The collaborations that are in an active data generating phase are MD Immune and Mimetix, which has just started. IMV and OLIX are in a kind of idle or dormant phase, as we say in English. There is no research happening within these two projects today. MD Immune and Mimetix are early stages in the projects, so it is too early to say anything about where this can take us. Other than that, from the other projects, we said that there will be a reading on salmon light by the summer. Dermatology, we will get external data on our wound model in the first half year. And within Bioprosess, we work hard to generate in-house data that we will have available in the first six months and be able to discuss with external potential partners. We don't have more rabbits out of the hat than we are trying to present here.

Okay.

As there are no more questions, I'll now hand it back to the speakers for any written questions.

Thank you. Through this session, we got a good deal of the written questions that came in as well. There is a question here in addition, if we have experienced any external interest in this with wound treatment. And as Anders said earlier, this is a field under development, a very early phase. There is no mRNA on the market today for this, but it is an early phase. And it can also be an advantage for our delivery technology that we can come in early together with other mRNA developers who are looking at this. before they have concluded on which delivery method they want to use. And that can make it easier for us to get in.

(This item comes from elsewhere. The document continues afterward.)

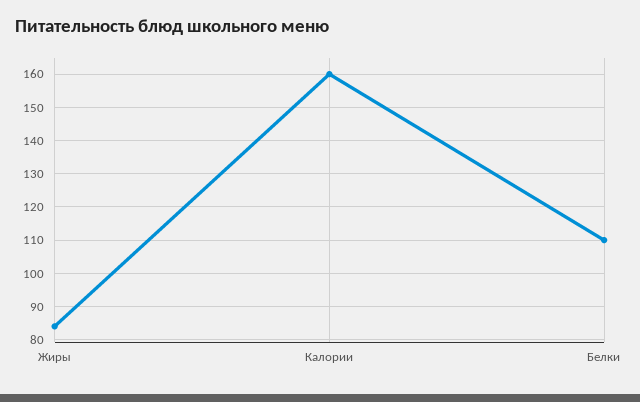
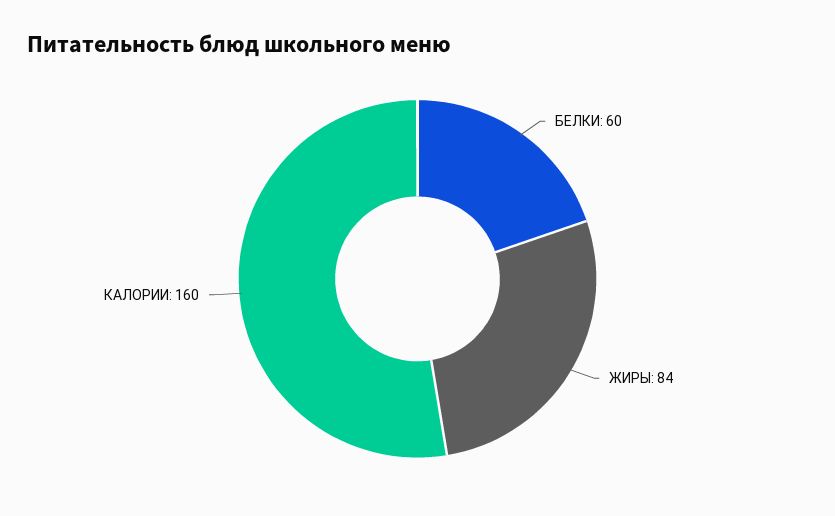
Белки: 110 -> 60

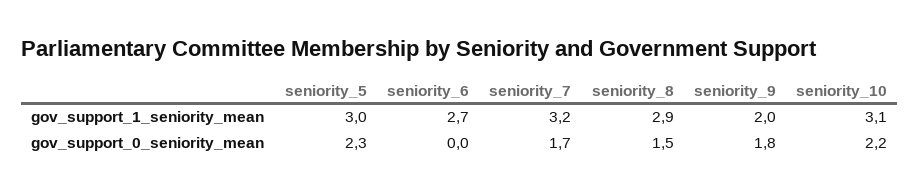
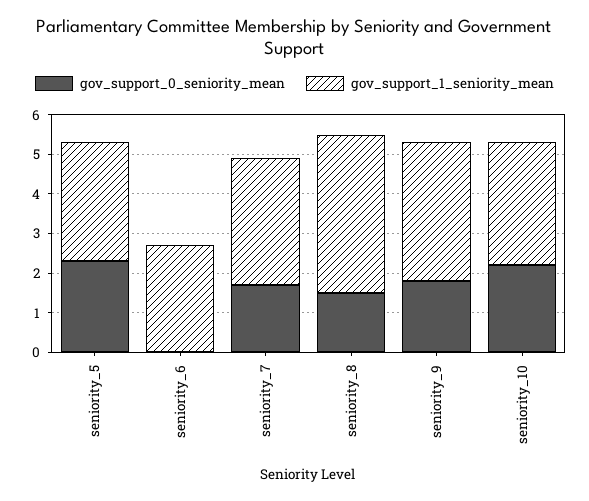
gov_support_1_seniority_mean, seniority_8: 2.9 -> 4
gov_support_1_seniority_mean, seniority_9: 2 -> 3.5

I don't know if you have anything else? Yes, you are right, Ronny. But it's not just mRNA we are looking at here. There are also many other types of nucleic acids that are also attractive here. So there is actually a lot of decline, companies in early stages and academic groups that develop different things within this area. But as Ronny said, it is an early stage. It is one nucleic acid product that is in phase 3 actually for diabetic wounds today. Apart from that, most of it is very early and we see it in many ways to be an advantage. Our experience over the years has been that It's more difficult to get involved with companies that already have clinical studies, where they have their own program that they want to follow, than to come in at an early stage and be involved in developing something together.

Thank you, Anders. And with that, we say thank you for your interest and for listening. We wish you a good day. Goodbye.